Material to process ->
--- START ---

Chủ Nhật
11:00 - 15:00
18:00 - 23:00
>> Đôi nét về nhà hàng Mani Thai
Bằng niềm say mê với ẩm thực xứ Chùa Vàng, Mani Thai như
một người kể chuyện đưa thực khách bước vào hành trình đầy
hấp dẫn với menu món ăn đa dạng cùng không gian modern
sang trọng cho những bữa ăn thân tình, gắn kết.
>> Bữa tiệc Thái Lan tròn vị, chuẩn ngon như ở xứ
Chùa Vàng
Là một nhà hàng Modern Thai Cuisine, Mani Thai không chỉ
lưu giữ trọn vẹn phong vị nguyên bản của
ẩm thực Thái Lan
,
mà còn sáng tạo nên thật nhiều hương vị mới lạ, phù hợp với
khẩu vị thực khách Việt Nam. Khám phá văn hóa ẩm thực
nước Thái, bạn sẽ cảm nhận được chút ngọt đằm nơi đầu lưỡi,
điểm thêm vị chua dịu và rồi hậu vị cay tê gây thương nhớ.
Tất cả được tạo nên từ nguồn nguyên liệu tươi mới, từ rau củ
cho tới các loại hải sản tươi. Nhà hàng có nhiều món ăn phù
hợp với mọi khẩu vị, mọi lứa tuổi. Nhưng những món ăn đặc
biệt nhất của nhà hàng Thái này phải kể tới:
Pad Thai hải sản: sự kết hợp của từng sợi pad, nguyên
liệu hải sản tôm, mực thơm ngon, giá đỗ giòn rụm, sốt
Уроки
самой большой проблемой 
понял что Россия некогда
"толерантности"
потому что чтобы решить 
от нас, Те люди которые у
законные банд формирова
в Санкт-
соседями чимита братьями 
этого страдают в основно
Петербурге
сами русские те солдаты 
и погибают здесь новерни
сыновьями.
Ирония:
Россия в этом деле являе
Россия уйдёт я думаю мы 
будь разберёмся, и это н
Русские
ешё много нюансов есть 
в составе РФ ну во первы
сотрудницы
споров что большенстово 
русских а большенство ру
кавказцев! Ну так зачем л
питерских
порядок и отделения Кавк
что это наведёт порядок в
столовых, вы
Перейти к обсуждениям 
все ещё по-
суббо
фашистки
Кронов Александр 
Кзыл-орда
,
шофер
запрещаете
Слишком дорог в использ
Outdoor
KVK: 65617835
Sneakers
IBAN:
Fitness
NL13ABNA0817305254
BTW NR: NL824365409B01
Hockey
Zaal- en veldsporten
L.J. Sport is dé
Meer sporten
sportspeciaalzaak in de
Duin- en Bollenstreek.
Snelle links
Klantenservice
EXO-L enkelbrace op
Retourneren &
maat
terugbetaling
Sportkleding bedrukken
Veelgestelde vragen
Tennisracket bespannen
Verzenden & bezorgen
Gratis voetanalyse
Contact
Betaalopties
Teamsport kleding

--- END ---

Problem to work on -> Read through the entries above, and wherever a line holds the string "hàng", copy it.

Solution to this problem ->
>> Đôi nét về nhà hàng Mani Thai
Là một nhà hàng Modern Thai Cuisine, Mani Thai không chỉ
cho tới các loại hải sản tươi. Nhà hàng có nhiều món ăn phù
biệt nhất của nhà hàng Thái này phải kể tới:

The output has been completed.